Performing actions on the behalf of users

Quick question about one assumption, which I don’t see made explicit: The named-server requirement assumes that this runner tool must be in total control of starting and stopping the notebook server. This begets the complicated ReadWriteMany storage problem because the probability of two servers running at the same time with access to the same data is high. If, instead, the requirement were only that the notebook server were running, this could be simplified a great deal (not without its own costs):

  1. ensure user server is running (use it if so, rather than start a new one)
  2. run the job on the server
  3. let the idle culler shut it down (we can’t know that the user didn’t show up while we were running)

This should eliminate the need to control the server and guarantee multi-server concurrent disk access.
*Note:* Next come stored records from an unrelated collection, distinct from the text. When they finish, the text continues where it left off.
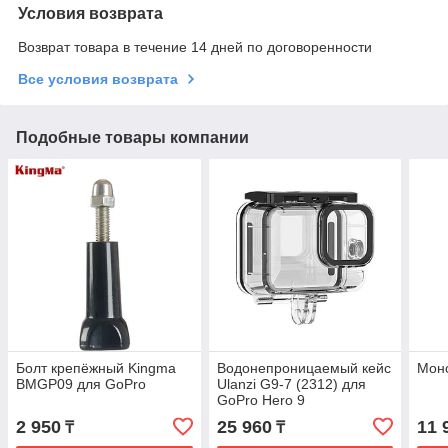
Условия возврата
Возврат товара в течение 14 дней по договоренности
Все условия возврата
Подобные товары компании
Болт крепёжный Kingma
Водонепроницаемый кейс
Моно
BMGP09 для GoPro
Ulanzi G9-7 (2312) для
GoPro Hero 9
2 950
25 960
11 
₸
₸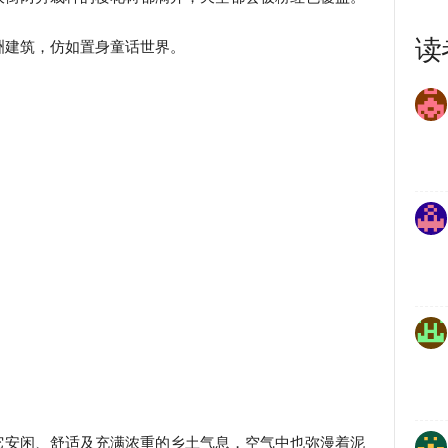
读
洲建筑，仿如置身童话世界。
它安闲、舒适及充满浓重的乡土气息，空气中也弥漫着泥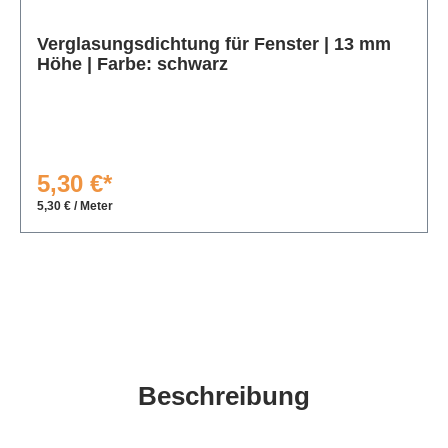
Produktgalerie überspringen
Verglasungsdichtung für Fenster | 13 mm
Höhe | Farbe: schwarz
5,30 €*
5,30 € / Meter
Beschreibung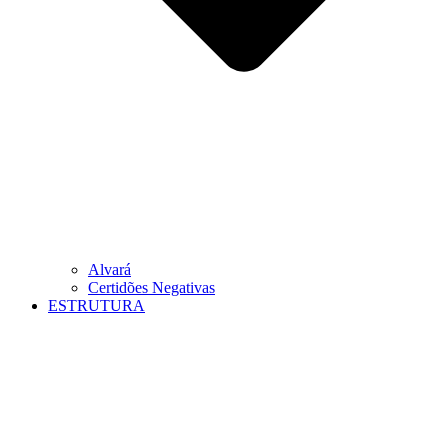
Alvará
Certidões Negativas
ESTRUTURA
It does so at the expense of fitting the job resource requests within those of a possibly-in-use server, rather than allowing independent resource requests for offline jobs.

Back to the broader question of JupyterHub API vs Kube-directly: as I usually do, I think both make sense. In the long term, though, I think talking directly to kube via airflow/papermill/what have you is the lighter weight, more robust approach. The challenge, then, is the Jupyter server configuration/extension that makes it convenient to load all the necessary properties, env, etc. into the pod/job template. Most if not all should be accessible from the user’s notebook server environment already. While JupyterHub does a lot with credentials, ultimately that’s all environment variables in the pod, so passing them on to another pod via the creation of a job-specific secret shouldn’t be the biggest hurdle.

Concurrent PV access does come back as an issue, though there are ways around that, mainly by saying that jobs don’t actually have access to home - e.g. bundling a job context as a copy (a la docker build when using docker machine). This doesn’t scale for large data (just try running docker build if you have a local node_modules directory…), but large data is hopefully coming from something other than a home volume that can already be multiply mounted, etc.

If going the JupyterHub API path, I would go with the above simplified proposal of ensuring a server is running, rather than owning it entirely, and saving the more tailored approach if you want separate resources/concurrency/etc. like you get from direct use of a job system.

2 Likes